Another reason for target companies to be vigilant in making public statements is because they could give rise to liability under federal securities laws. In an active hostile takeover attempt, the target company will have to communicate with its stockholders through securities law filings, including a proxy statement in connection with a contested stockholders meeting or a Schedule 14D-9 in response to the hostile bidder's tender offer. Stockholders will be focused on the board's assessment of regulatory risk.
Finally, a successful regulatory defense can end the hostile threat, but it can also place significant pressure on the target management and board of directors going forward. This is particularly the case if stockholders were skeptical of the target's proffered regulatory concerns, which skepticism may be deepened if stockholders do not believe the target meaningfully engaged with the hostile bidder to discuss regulatory risk. If the transaction fails, those stockholders may have heightened expectations for the target's management to perform well rather than accept the regulatory risk associated with a premium-to-market transaction.

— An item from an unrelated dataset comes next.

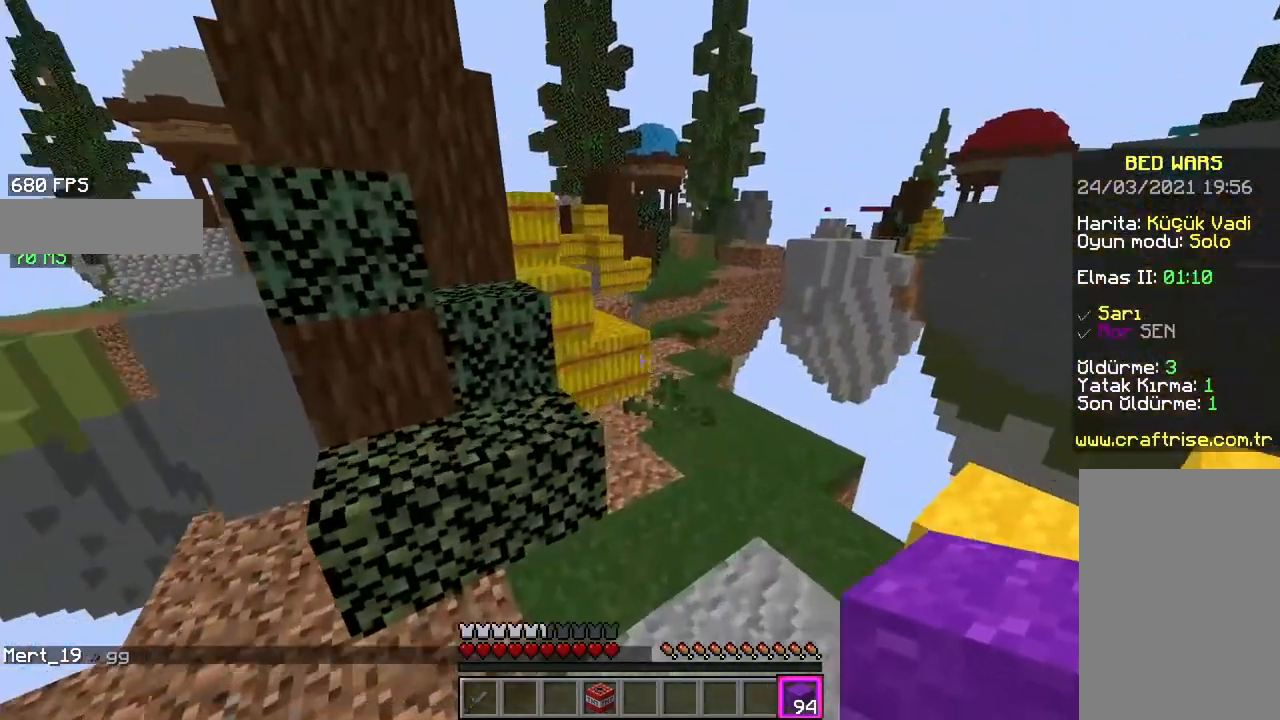
{"keys": [], "mouse": [], "events": [[117, "space", "up"], [133, "w", "up"], [267, "d", "up"]]}
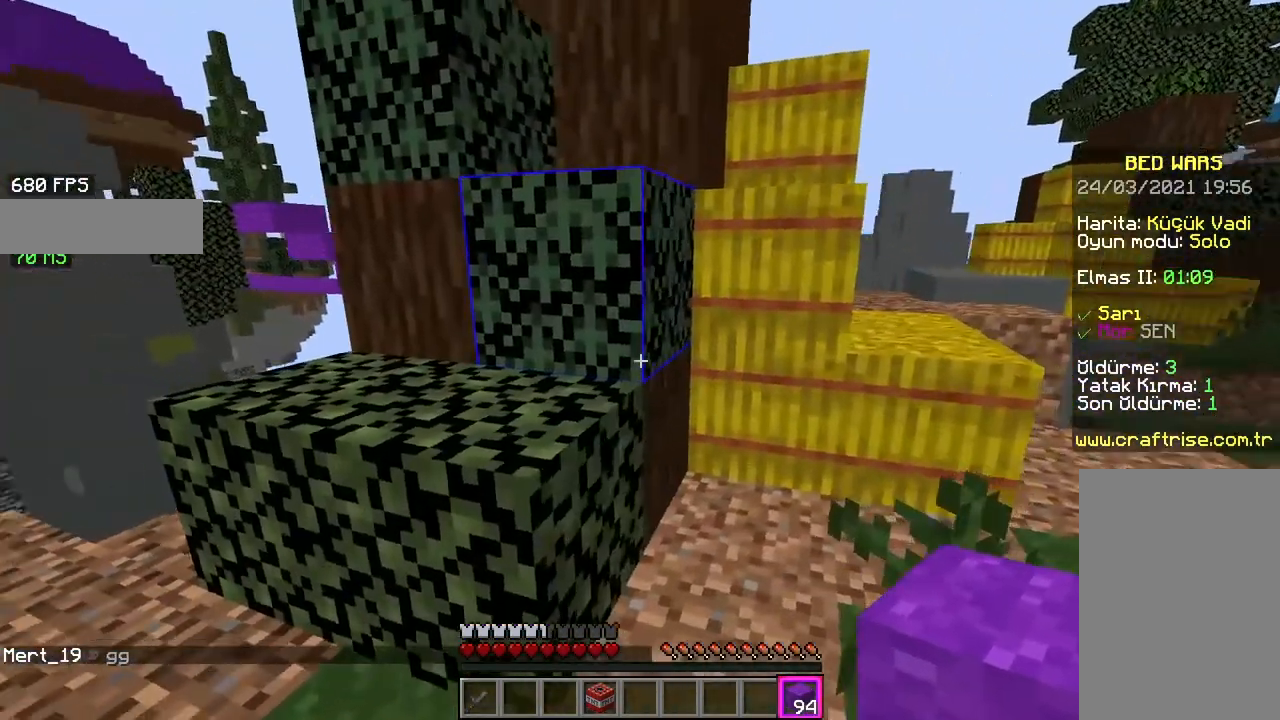
{"keys": [], "mouse": [], "events": []}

In light of the above, boards raising a regulatory defense need to be well informed on the merits of the defense, its implications for the target's negotiating strategy, and the potential consequences of the defense (e.g., drawing the regulators' interest that may be difficult to stop). In addition, given the very legal nature of a regulatory defense, the board should carefully document its reliance on legal counsel and other third-party advisors in articulating the threat and the company's response.8 Delaware's antitakeover jurisprudence was developed in the 1980s when boards were often composed of numerous insiders who might have been acting to protect their jobs. Although board composition has changed dramatically over the past thirty years, Delaware courts will still apply enhanced scrutiny to takeover defenses to make sure directors are acting loyally and not out of self-interest.